Le passé punk oublié de Lucien Francoeur

FYI.

This story is over 5 years old.

Culture

Le passé punk oublié de Lucien Francoeur

Fin 70, le rockeur sanctifié a fricoté avec une gang de punks francophones qui ont été complètement oubliés depuis. Retour sur ce passé important et méconnu de l’artiste québécois.

En 1980, après avoir contribué à l’émergence du punk au Québec, Lucien Francoeur a été invité à monter sur scène en première partie d’un concert des Ramones. La gloire. Mais, pour une raison qu’il s’explique mal, cette période a été complètement occultée dans l’histoire. Personne n’en parle. « Je ne sais pas pourquoi. J’ai quand même été très actif, confie-t-il. C’est le Québec, c’est un drôle de pays. Il ne reconnaît pas ses explorateurs. J’ai fait des choses étincelantes au niveau du punk. »

• [Liste des consignes]:
1. Réécrivez plus brièvement le paragraphe du texte sur Lucien Francoeur qui commence par « En 1980, après avoir contribué », en gardant ses faits principaux.
2. Retapez le passage du texte sur Lucien Francoeur compris entre « This story is » et « de l’artiste québécois. », inclus.
3. Poursuivez le texte sur Lucien Francoeur à partir de l'endroit où il s'arrête.

• [Extrait des données]:
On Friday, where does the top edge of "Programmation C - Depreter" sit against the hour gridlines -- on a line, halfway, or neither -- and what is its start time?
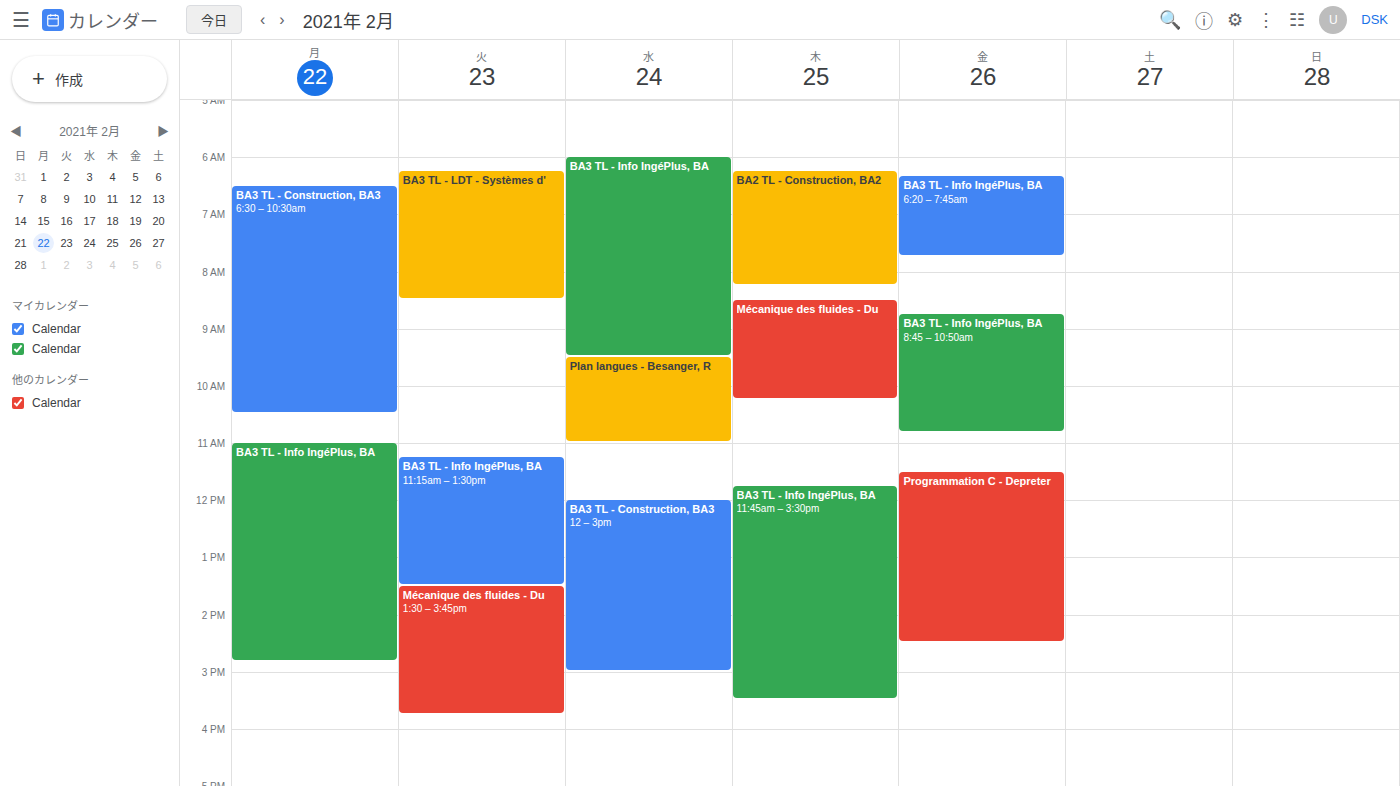
11:30 AM -- halfway between the 11 AM and 12 PM lines.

• [Réponses par consigne]:
1. En 1980, Lucien Francoeur, qui avait contribué à l'émergence du punk au Québec, a fait la première partie d'un concert des Ramones. Pourtant, cette période a été complètement oubliée, et il s'explique mal pourquoi. Selon lui, le Québec ne reconnaît pas ses explorateurs, alors qu'il a été très actif et a fait des choses étincelantes dans le punk.

2.
This story is over 5 years old.

Culture

Le passé punk oublié de Lucien Francoeur

Fin 70, le rockeur sanctifié a fricoté avec une gang de punks francophones qui ont été complètement oubliés depuis. Retour sur ce passé important et méconnu de l’artiste québécois.

3.
Publicité

Dès 1974, le groupe Aut’Chose, mené par Lucien Francoeur, brassait déjà un rock underground issu de la contre-culture. Avec ses textes poétiques assumant la consommation de drogue et décrivant un mode de vie marginal, Francoeur croit fermement qu’il a contribué à ouvrir la porte au punk. Avec la chanson Les pays d’en haut de l’album Le cauchemar américain (1976), on s’en approchait en effet.

C’est à Vancouver que Lucien Francoeur a découvert l’héroïne, au début des années 70. Quand le punk est arrivé, vers le milieu des années 70, l’héroïne faisait partie du paysage. Il n’a jamais complètement arrêté d’en consommer. « J’étais vraiment impliqué dans le milieu. Je ne me suis jamais caché, je le faisais à ciel ouvert, dit-il bien ouvertement. À cette époque-là, l’héroïne, il n’y avait pas de glamour autour de ça comme il y en a eu pour la cocaïne. J’ai tout fait ça et je n’y ai pas laissé ma peau. On était avancés dans le trip, il y en a qui ont eu des fins tragiques. Il y avait une piaule délabrée où on allait sur la rue Saint-Jacques. On couchait dans des buildings abandonnés. »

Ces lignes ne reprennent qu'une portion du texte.